[Exercise input]

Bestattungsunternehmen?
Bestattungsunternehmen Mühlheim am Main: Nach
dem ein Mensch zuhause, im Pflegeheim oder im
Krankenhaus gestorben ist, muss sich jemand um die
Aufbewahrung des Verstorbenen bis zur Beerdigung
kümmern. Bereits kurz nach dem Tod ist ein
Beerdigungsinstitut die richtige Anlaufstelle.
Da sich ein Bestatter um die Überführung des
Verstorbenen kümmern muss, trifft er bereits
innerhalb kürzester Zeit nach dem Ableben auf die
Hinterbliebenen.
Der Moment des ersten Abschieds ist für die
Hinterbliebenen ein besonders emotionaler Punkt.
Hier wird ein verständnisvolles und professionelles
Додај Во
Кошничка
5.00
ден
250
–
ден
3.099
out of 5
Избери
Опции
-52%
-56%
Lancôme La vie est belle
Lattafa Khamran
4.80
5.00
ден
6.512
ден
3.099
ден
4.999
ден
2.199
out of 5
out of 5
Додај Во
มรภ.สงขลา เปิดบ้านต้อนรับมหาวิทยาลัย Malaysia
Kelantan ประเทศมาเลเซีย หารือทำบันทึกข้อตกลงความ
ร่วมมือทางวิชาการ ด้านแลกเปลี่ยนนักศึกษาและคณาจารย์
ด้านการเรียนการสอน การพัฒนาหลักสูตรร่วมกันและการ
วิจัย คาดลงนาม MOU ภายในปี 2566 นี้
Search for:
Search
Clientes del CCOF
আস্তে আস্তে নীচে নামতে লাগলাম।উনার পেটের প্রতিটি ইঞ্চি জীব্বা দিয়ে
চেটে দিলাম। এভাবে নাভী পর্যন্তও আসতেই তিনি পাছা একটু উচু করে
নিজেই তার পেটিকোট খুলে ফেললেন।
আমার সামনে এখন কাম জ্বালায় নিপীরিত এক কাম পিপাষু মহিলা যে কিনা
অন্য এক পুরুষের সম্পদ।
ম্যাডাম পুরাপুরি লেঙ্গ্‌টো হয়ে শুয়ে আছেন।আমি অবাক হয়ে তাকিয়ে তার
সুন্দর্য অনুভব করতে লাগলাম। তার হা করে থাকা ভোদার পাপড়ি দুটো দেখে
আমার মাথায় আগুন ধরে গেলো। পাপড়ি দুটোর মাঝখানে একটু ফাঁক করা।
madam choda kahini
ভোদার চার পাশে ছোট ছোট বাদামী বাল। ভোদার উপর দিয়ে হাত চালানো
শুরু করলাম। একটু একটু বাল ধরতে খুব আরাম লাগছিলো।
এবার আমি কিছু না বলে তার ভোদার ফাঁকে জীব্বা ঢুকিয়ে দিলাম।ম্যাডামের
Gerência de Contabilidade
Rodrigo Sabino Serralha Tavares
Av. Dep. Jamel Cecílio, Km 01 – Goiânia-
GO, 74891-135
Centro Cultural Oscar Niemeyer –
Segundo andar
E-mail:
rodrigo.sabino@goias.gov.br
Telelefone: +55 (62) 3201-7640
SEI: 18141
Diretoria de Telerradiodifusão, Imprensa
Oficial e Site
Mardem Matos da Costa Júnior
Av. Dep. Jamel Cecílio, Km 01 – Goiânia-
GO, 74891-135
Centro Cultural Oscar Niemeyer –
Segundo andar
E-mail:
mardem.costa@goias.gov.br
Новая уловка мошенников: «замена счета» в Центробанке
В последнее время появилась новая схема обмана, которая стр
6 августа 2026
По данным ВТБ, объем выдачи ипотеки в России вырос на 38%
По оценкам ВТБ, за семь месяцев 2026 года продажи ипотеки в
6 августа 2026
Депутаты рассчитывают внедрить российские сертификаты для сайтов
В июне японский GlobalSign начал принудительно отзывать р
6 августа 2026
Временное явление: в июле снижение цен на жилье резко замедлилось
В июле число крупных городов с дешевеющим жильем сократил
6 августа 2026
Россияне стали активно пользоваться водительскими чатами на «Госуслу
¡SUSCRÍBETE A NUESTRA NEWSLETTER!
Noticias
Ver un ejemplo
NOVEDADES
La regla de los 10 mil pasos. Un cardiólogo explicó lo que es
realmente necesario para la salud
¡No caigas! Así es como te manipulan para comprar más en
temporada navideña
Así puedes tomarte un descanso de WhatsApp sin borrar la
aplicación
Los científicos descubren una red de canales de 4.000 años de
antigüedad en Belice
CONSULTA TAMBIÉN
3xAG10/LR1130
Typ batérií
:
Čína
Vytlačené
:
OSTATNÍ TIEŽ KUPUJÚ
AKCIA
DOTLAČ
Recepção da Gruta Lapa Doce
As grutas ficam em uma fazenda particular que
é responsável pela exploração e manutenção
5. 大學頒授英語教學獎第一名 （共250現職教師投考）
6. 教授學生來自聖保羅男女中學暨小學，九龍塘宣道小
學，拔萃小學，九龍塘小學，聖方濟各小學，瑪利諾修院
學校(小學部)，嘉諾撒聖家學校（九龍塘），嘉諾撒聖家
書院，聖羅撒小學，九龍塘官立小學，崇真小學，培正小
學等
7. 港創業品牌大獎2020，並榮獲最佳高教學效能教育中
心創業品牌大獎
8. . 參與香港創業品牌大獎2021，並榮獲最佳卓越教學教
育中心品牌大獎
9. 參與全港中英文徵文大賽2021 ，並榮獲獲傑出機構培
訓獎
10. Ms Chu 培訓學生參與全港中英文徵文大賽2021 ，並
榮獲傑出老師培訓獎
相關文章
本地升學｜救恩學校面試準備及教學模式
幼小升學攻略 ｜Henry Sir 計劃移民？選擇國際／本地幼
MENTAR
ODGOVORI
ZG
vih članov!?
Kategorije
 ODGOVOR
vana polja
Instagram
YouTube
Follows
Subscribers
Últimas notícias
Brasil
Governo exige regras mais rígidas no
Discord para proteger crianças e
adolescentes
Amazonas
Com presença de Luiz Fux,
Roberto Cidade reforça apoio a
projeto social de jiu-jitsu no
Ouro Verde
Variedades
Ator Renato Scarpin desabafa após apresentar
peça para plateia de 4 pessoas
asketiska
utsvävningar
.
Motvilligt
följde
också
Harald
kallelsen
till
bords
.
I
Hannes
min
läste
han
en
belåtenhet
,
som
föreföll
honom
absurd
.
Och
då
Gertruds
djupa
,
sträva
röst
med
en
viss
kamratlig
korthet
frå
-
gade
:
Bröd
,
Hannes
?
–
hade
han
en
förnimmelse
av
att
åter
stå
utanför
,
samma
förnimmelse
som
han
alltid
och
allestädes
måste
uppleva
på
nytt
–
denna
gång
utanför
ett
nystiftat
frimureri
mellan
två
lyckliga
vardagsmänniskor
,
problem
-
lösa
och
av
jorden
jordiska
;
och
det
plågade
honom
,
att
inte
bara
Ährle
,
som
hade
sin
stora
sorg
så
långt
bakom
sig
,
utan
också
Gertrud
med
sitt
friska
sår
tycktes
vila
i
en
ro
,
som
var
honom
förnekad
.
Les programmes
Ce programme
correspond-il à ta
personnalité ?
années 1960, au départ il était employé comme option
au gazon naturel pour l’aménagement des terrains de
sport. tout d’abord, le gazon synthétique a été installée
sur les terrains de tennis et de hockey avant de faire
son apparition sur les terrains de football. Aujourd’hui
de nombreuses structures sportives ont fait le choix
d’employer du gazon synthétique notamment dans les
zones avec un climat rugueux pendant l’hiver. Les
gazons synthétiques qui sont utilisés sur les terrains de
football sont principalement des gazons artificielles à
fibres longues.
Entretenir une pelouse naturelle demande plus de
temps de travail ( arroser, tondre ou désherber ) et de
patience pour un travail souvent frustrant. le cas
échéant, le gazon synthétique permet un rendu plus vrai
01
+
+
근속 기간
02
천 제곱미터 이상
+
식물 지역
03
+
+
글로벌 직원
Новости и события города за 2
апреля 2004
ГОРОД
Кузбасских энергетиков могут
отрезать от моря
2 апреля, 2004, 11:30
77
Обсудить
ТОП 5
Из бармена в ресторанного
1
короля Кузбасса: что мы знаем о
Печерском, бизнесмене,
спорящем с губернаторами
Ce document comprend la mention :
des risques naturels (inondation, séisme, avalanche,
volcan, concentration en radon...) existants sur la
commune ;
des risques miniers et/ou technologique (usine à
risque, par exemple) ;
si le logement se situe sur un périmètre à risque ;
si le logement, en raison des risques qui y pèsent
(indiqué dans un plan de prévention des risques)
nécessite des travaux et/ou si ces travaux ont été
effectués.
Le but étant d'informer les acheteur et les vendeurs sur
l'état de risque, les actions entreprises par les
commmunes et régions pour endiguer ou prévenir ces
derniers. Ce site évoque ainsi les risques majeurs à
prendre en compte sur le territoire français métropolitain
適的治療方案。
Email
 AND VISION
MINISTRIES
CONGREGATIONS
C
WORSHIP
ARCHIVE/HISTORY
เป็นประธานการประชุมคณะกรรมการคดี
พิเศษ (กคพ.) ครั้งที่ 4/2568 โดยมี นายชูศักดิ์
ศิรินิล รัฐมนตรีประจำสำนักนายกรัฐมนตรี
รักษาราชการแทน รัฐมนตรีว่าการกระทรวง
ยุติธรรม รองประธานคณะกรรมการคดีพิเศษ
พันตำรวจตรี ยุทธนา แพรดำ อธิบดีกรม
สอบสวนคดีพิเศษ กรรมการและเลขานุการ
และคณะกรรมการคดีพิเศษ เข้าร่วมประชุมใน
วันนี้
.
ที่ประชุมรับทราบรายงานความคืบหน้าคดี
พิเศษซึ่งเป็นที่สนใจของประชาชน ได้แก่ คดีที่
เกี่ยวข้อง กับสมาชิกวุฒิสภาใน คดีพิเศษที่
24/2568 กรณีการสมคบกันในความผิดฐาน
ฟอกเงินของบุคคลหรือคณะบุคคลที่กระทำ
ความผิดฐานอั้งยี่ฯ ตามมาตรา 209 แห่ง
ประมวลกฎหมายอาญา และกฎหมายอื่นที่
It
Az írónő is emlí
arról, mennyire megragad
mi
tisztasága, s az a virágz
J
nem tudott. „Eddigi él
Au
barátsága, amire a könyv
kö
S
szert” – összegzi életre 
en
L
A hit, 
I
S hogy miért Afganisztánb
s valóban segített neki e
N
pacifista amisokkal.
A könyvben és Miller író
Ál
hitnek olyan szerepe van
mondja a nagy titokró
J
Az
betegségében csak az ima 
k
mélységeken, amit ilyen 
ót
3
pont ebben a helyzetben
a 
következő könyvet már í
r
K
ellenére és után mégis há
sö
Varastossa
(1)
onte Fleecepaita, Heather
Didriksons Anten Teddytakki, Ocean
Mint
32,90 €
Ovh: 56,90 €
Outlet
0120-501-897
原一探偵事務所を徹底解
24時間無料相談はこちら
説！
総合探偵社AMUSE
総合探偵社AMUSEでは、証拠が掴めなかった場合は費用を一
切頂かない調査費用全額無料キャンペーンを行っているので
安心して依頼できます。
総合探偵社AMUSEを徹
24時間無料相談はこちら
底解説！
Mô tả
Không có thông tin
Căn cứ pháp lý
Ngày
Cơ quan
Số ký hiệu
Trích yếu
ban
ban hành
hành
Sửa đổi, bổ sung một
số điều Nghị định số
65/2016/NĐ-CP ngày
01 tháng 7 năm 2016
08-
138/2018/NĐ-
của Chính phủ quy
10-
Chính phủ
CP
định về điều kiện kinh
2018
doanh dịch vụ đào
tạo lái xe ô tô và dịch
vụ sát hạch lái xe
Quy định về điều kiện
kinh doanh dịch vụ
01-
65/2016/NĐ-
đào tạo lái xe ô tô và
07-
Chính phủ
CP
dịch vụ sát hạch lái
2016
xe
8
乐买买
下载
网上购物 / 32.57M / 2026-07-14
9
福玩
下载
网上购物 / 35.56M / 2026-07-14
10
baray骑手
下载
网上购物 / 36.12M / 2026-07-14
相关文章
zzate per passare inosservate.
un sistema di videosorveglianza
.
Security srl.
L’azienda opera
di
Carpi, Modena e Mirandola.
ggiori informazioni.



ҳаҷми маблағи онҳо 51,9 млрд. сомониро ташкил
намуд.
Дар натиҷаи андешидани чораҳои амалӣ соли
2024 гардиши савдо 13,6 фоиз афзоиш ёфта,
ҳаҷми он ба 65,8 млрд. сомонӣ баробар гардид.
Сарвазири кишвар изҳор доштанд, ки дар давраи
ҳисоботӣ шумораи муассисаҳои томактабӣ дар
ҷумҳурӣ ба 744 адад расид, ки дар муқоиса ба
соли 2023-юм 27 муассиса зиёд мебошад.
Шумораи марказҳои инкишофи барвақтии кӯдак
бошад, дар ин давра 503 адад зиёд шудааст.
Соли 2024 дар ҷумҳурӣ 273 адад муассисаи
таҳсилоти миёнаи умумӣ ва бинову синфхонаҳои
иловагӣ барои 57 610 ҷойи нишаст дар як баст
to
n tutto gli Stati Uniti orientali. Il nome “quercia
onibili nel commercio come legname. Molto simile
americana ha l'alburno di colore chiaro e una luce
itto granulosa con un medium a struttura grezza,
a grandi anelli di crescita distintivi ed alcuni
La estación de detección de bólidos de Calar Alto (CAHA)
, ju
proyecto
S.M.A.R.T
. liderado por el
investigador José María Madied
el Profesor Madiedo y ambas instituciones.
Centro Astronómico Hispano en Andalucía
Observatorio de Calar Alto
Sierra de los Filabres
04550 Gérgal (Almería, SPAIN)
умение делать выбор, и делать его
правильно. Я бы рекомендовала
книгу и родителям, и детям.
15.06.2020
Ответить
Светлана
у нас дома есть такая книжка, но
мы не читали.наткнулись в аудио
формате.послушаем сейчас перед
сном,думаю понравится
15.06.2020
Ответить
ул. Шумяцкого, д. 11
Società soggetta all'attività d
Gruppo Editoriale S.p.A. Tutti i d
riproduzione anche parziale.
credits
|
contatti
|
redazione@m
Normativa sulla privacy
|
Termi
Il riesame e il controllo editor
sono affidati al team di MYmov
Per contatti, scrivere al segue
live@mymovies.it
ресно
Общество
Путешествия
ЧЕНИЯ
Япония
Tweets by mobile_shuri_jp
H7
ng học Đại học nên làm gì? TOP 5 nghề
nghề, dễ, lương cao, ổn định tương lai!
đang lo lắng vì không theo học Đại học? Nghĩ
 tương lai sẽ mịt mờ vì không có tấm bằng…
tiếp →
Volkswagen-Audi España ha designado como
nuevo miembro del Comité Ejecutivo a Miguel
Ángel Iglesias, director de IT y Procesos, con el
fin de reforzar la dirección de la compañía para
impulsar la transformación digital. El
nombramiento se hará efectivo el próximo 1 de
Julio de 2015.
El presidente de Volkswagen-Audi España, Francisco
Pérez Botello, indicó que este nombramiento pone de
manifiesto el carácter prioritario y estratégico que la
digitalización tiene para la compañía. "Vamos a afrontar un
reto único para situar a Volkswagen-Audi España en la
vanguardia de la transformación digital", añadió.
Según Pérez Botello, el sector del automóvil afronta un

[/Exercise input]

◆ **Task instructions**
Starting with the line with "ยุติธรรม รองประธานคณะกรรมการคดีพิเศษ" above and going on through the line with "พิเศษซึ่งเป็นที่สนใจของประชาชน ได้แก่ คดีที่", transcribe every line exactly, both ends included, and add nothing.

◆ **Response to this exercise**
ยุติธรรม รองประธานคณะกรรมการคดีพิเศษ
พันตำรวจตรี ยุทธนา แพรดำ อธิบดีกรม
สอบสวนคดีพิเศษ กรรมการและเลขานุการ
และคณะกรรมการคดีพิเศษ เข้าร่วมประชุมใน
วันนี้
.
ที่ประชุมรับทราบรายงานความคืบหน้าคดี
พิเศษซึ่งเป็นที่สนใจของประชาชน ได้แก่ คดีที่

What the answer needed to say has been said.